We heard her tell our parents one time: “Just because a woman has three doctors’ degrees and heads a testing corporation which bills three million dollars a year, that doesn’t mean she can’t be feminine.”

When she got Eliza and me alone, though, she seethed with paranoia.

“None of your tricks, no more of your snotty little kid millionaire tricks with me,” she would say.

And Eliza and I hadn’t done anything wrong.

She was so enraged by how much money and power our family had, and so sick, that I don’t think she even noticed how huge and ugly Eliza and I were. We were just two more rotten-spoiled little rich kids to her.

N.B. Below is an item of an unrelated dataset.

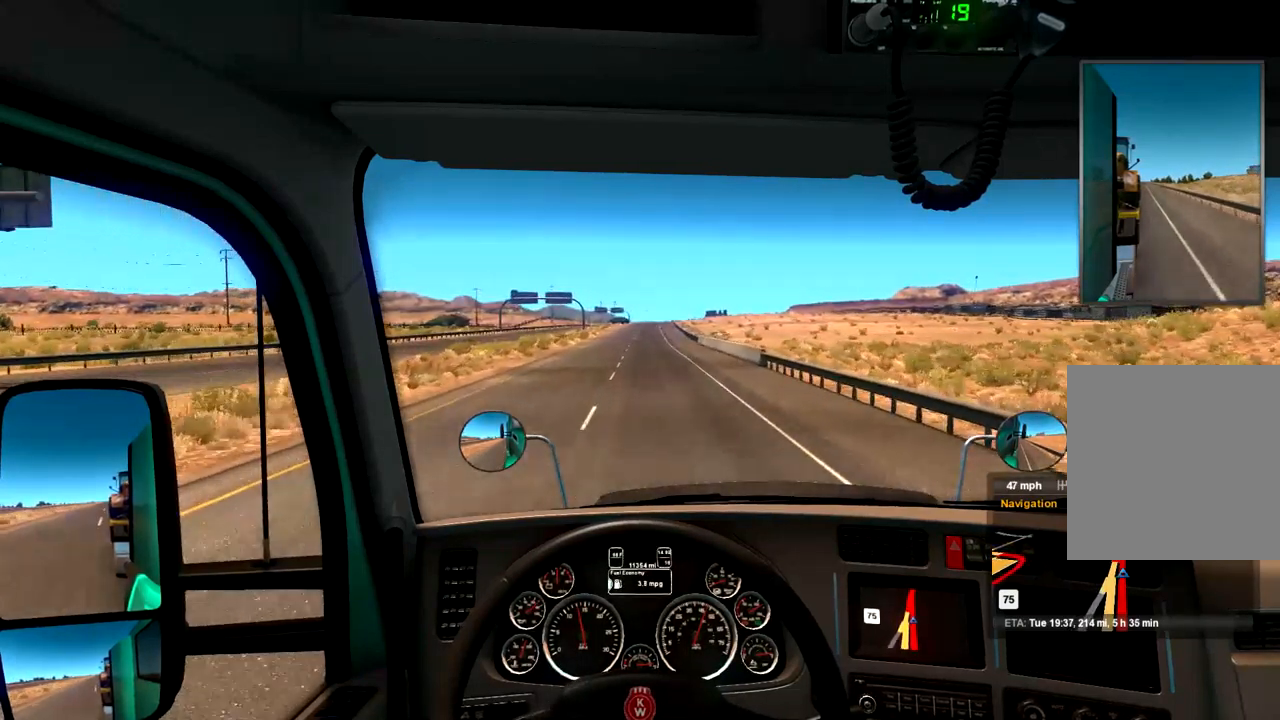
{"dt_ms": 500, "buttons": ["R2"], "left_stick": "center", "right_stick": "center", "events": []}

“I wasn’t born with any silver spoon in my mouth,” she told us, not once but many times. “Many was the day we didn’t know where the next meal was coming from,” she said. “Have you any idea what that’s like?”

“No,” said Eliza.

“Of course not,” said Dr. Cordiner.

And so on.

Since she was paranoid, it was especially unfortunate that her middle name was the same as our last name.

“I’m not your sweet Aunt Cordelia,” she would say. “You needn’t worry your little aristocratic brains about that. When my grandfather came from Poland, he changed his name from Stankowitz to Swain.” Her eyes were blazing. “Say ‘Stankowitz!’ “

We said it.

“Now say ‘Swain,’ ” she said.

We did.

And finally one of us asked her what she was so mad about.

This made her very calm. “I am not mad,” she said. “It would be very unprofessional for me to ever get mad about anything. However, let me say that asking a person of my calibre to come all this distance into the wilderness to personally administer tests to only two children is like asking Mozart to tune a piano. It is like asking Albert Einstein to balance a checkbook. Am I getting through to you, ‘Mistress Eliza and Master Wilbur,’ as I believe you are called?”